A prime example is Netflix’s original show, Emily In Paris, chronicling an American girl who moves to Paris was given a nomination in the Best Musical or Comedy Television series category. Many were not pleased with this decision, despite the show being enjoyed by many, fans thought that Michaela Coel should’ve received the nomination, as it tackled the aftermath of a rape. A white staff writer, Deborah Copaken on Emily In Paris wrote an article for The Guardian, stating her disappointment in the Hollywood Foreign Press for snubbing I May Destroy You.
Another snub was Spike Lee’s Da 5 Bloods – this film was released over the summer on Netflix and received praise for Lee’s directing and Delroy Lindo’s acting. Da 5 Bloods follows Black Vietnam War veterans who travel to Vietnam to seek their squad leader’s remains and the fortune they hid there. Many were shocked to see that Lee’s film was completely left out of Golden Globes entirely because of the many initiatives that companies were taking over the summer to highlight Black filmmakers during the uprisings.
Spike Lee’s children, Satchel and Jackson Lee were chosen last month to be Golden Globe ambassadors, meaning they would “assist with the awards ceremony,” according to an article for the Associated Press. Spike Lee and his children are the first Black ambassadors to hold onto these positions.
These snubs speak to a larger issue of whiteness that still runs through Hollywood. Although UCLA’s 2020 Hollywood Diversity Report concluded last February that BIPOC were getting more opportunities to be in front and behind the camera in the industry in comparison to the 2019 report. 40% of BIPOC people make up the US population. 14.4% of BIPOC people in the US are directors and 13.9% are writers. UCLA’S 2019 Hollywood Diversity Report reported that 12.6% of BIPOC people are directors while 7.8% are writers.
Another controversy that occurred as a result of the Golden Globe nominees is Lee Isaac Chung’s film, Minari being placed in the Foreign Film category and being left out of other award categories, such as the Best Motion Picture – Drama due to the HFPA classification rules. To be considered according to the Golden Globes website, foreign-language films are considered for their respective category if the film has “at least 51% non-English dialogue track.” Even though Minari is set in America and follows a Korean-American family in Arkansas, the film did not qualify for these big contender prizes due to the HFPA classification rules.
Director Lulu Wang (The Farewell) took to Twitter to express her disdain for Minari’s snub, “I have not seen a more American film than #Minari this year. It’s a story about an immigrant family, IN America, pursuing the American dream. We really need to change these antiquated rules that characterize Americans as only English-speaking.”
In 2015, when the hashtag #OscarsSoWhite was created by April Reign because of the lack of BIPOC recognition in the award circuits, filmmakers and cinephiles alike were hoping this would enact real change in the industry.

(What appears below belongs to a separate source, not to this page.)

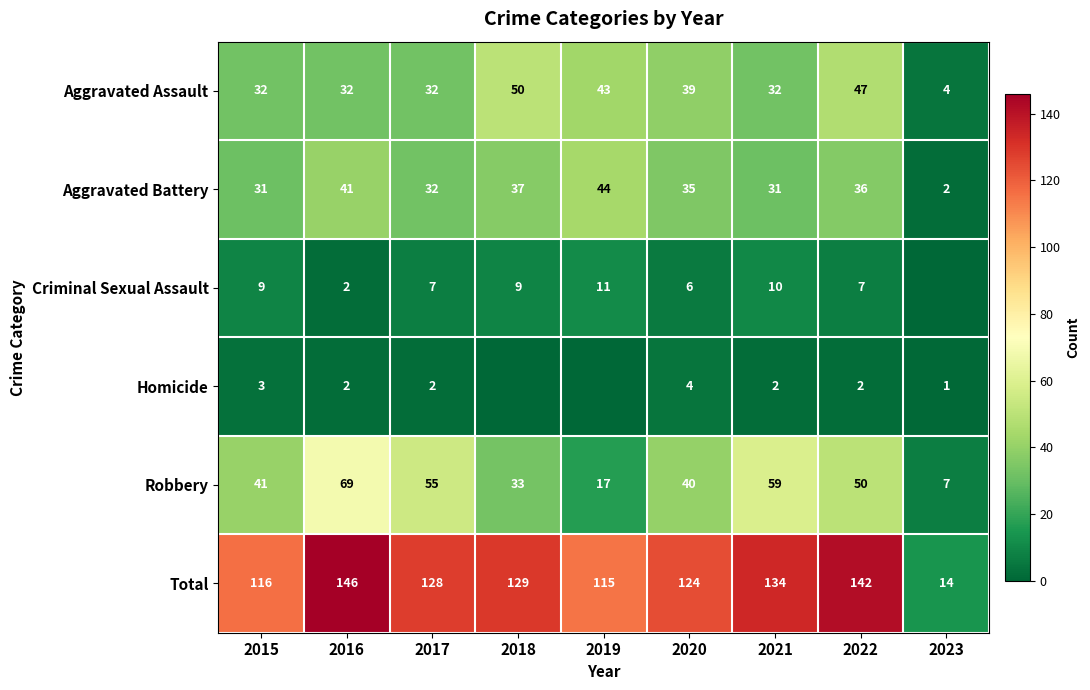

Which category has the lowest value in the Aggravated Battery series?

2023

A New York Times article states how this hashtag enacted a real change years later in the Oscars when “13 winners of colors took home awards in 2019 alone.” Somehow, 13 winners still aren’t enough; 5 years have passed since #OscarsSoWhite blew up on Twitter and other social platforms and somehow BIPOC filmmakers and people in the industry are still underrepresented. There is a lack of recognition by those in the academy and other groups that decide which films and TV series are nominated, due to outdated rules created by white people who purposely shut out BIPOC-centered films and TV series and the whiteness that still takes over Hollywood today. Even though the Golden Globes don’t speak for what films and series are worth watching, it is still important to recognize the hard work that BIPOC filmmakers have put into these wonderful works.